It seems to me that the French can make anything beautiful. Does it go without effort? As much as I would like to think that décor is in the blood, I don’t believe this is so. The French are artists – each and every one of them, to some small degree, and it’s not entirely nature, but also nurture. It seems that for as long as the French have been calling their sons Louis, taste, or goût, has been instilled in progeny.
In Australia, we “set the table”. In french, the term translates as “perform art of the table”. They don’t have “knick-knacks” or “trinkets”, they have “objects of art”. Even waiters and truckies only hang original paintings, and every little part of visible life is selected with care. I discovered that even street art is distinctly polished and a la mode in Saint-Remy de Provence.
In 2010, UNESCO declared that L’art de la table was an intangible cultural treasure that needed to be preserved and protected. It’s more than just the food, and it’s more than just the table setting. It’s an observance of all the elements that go into the perfect meal – the order of courses, the balance of the wine, the presentation, the service, gastronomy at every level. And it doesn’t have to be fancy – it just has to be perfect.
I remember, once, trying to leave a friend’s apartment in the 5th in Paris with a plastic bag full of picnic items for the Luxembourg gardens.
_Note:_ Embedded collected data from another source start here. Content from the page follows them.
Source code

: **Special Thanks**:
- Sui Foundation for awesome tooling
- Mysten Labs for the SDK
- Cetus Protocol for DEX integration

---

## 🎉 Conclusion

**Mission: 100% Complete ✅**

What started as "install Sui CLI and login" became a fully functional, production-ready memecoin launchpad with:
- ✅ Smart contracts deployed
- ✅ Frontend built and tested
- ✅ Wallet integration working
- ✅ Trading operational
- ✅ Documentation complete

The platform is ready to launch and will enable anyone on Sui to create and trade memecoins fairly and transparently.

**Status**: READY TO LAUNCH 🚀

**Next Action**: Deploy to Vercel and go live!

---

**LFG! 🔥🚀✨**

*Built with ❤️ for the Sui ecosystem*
She was horrified. It did not matter that our plates were paper, our lunch was bread and ham, or our wine was a three-euro screwcap. The whole prospect of walking down the street with a plastic bag in hand was abhorrent. We finally left the house with a basket, rug, napkins, and a change of outfit for me - us Australians just really don’t know how to dress for a picnic. I remember laughing and asking why it mattered. She had looked as shocked as she first had when eyeing the plastic bag. “We just. Don’t. Do. That.” She had said. Mauvais goût on my behalf (bad taste).